IMG_6197_1.JPG そんな文を読んだ1月20日の新聞に、なんと「富裕層1%が世界資産の半分を所有」の大活字。これは国際非政府組織オックスファムが19日に発表したもの。2014年、富裕層上位1%の所有資産が全世界資産の48%を占めた。1%の人々の平均資産は約270万㌦(約3億1500万円)。上位80人の資産合計は222兆円。これは下位50%、約35億人を合わせた資産とほぼ同じ。「えらいこっちゃ。格差がこんなに広がっていたとは」。

 ちなみに日産カルロス・ゴーン社長の年収は10億円。累計100億円。例えばこれで資産運用をしていれば想像できぬ金額に膨れ上がっているだろう。ネットで「役員報酬ランキング」を見ると、つくづくイヤになってしまう。なぜに格差はここまで拡大したか。

 1月30日、格差拡大を論じた世界的ベストセラー『21世紀の資本』(みすず書房刊、分厚そうな本で5949円)の若い経済学者トマ・ピケティ氏が来日した。国会でさっそく「ピケティ氏論争」。格差是正を訴えた民主党に対し、安倍お坊ちゃんは〝まずは成長〟と突っぱねたらしい。(新聞報)

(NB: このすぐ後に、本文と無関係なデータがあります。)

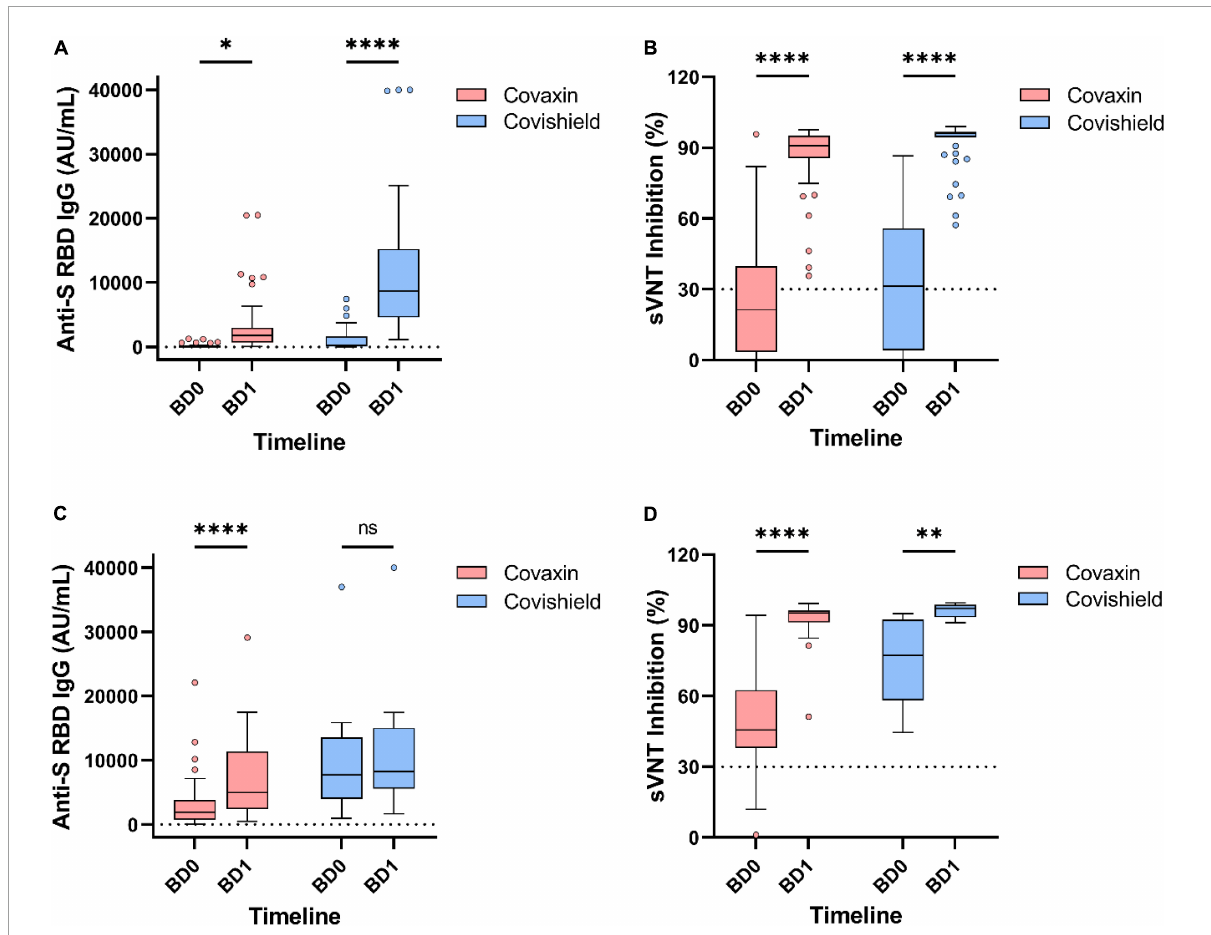
FIGURE5 Antibody responses by different vaccines after 1 month of booster dose. Level of anti-spike RBD IgG antibody and percentage inhibition of neutralizing antibodies in booster recipients without any prior breakthrough infection (A,B) and with prior breakthrough infection (C,D) . ns, non-significant; ∗ p < 0.05; ∗∗ p < 0.01; ∗∗∗∗ p < 0.0001. Tukey method was used to plot whiskers. BD0, before booster dose; BD1, 1 month after booster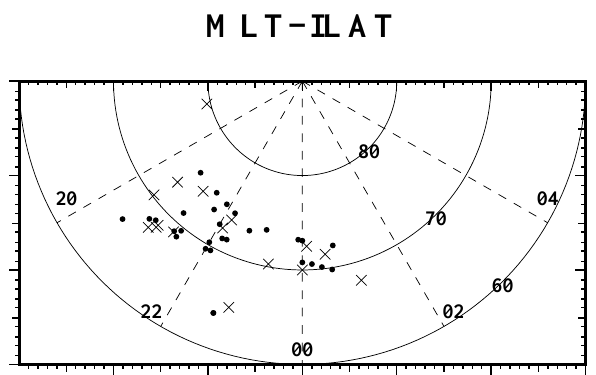
events are shown separately for both dot-AKR and SLFAKR.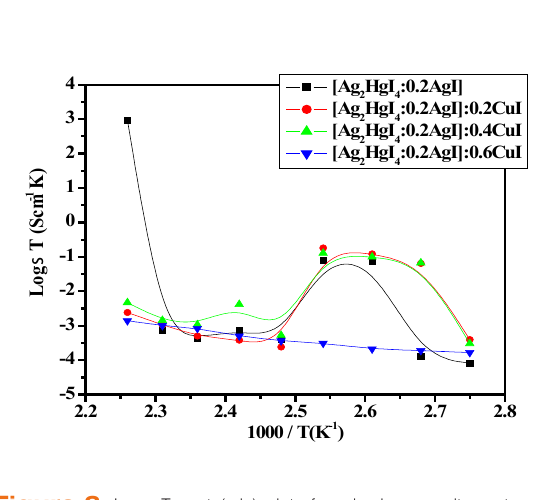
Figure 2. Log σ T vs. (1/T) plots for mixed composite systems, [Ag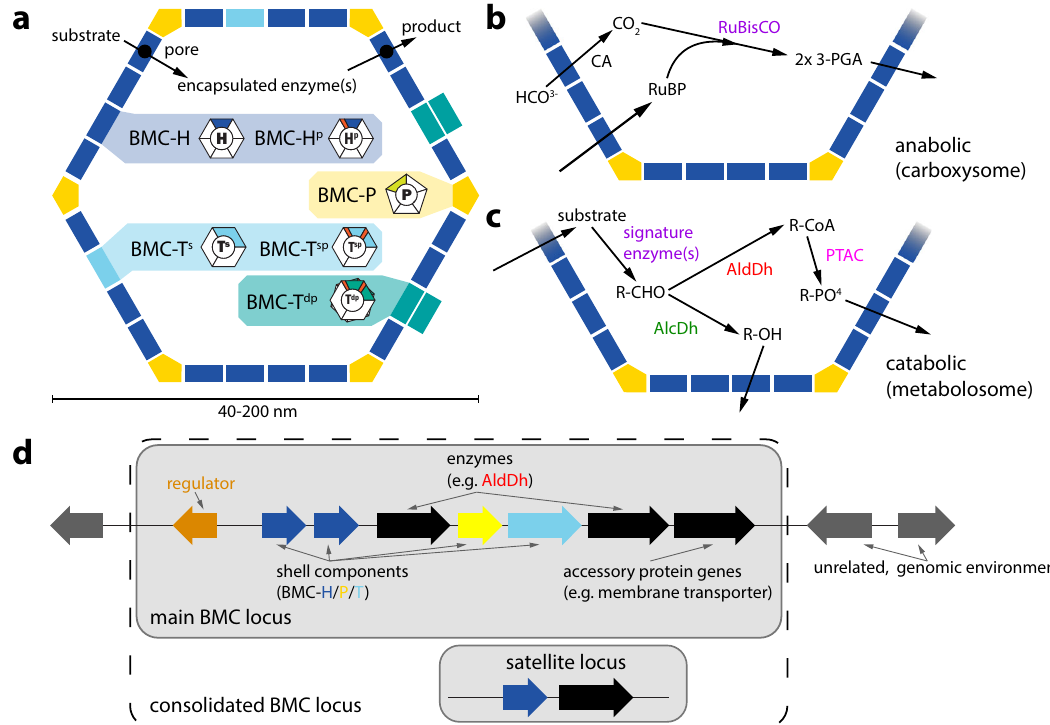
Fig. 1 Generalized BMC structure, function, and chromosomal organization of component genes. a Overview of a BMC shell and types of shell protein components. BMC-P: pentamer, pfam03319 domain (Supplementary Fig. 1a); BMC-H: hexamer, pfam00936 domain (Supplementary Fig. 1b); BMC-H p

 資本主義はどうしようないほどの格差を生み、終焉に向かっているらしい。老いたあたしは分厚い『21世紀の資本』を読み込む気力はないが、先日夜、眠れずにテレビをつけたらEテレでピケティ氏のパリ講義が放映中で見入ってしまった。富と資産の保有者の資産収益率(r)> 経済成長率(g)とか。しかも日本は4人に1人が高齢者で、6人に1人が貧困。当然ながら経済成長率は余りに微小だ。